Top of MATERIAL FOR THIS EXERCISE

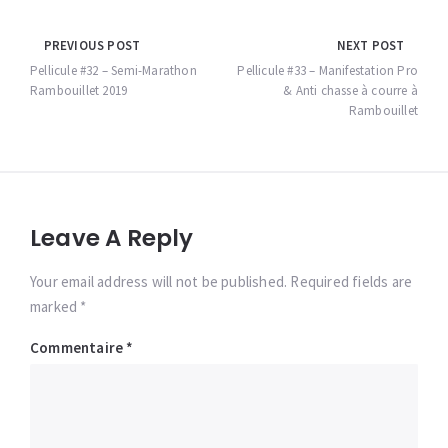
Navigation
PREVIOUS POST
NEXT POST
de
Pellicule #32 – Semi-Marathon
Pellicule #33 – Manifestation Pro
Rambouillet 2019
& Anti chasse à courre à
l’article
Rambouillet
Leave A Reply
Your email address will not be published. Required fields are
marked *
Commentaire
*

Bottom of MATERIAL FOR THIS EXERCISE
Top of MATERIAL FOR THIS EXERCISE

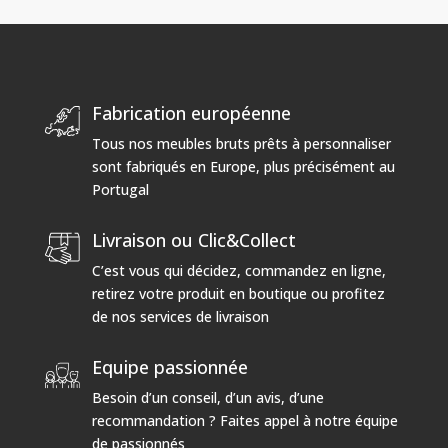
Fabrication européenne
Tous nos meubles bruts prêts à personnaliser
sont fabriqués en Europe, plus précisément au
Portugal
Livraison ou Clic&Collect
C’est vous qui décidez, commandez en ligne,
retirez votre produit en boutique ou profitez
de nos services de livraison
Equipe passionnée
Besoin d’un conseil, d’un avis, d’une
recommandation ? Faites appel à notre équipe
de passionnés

Bottom of MATERIAL FOR THIS EXERCISE

_YOUR OBJECTIVE:_
Count how many lines in the data above contain the word "Pellicule", and reply with only that number.

_YOUR RESPONSE:_
2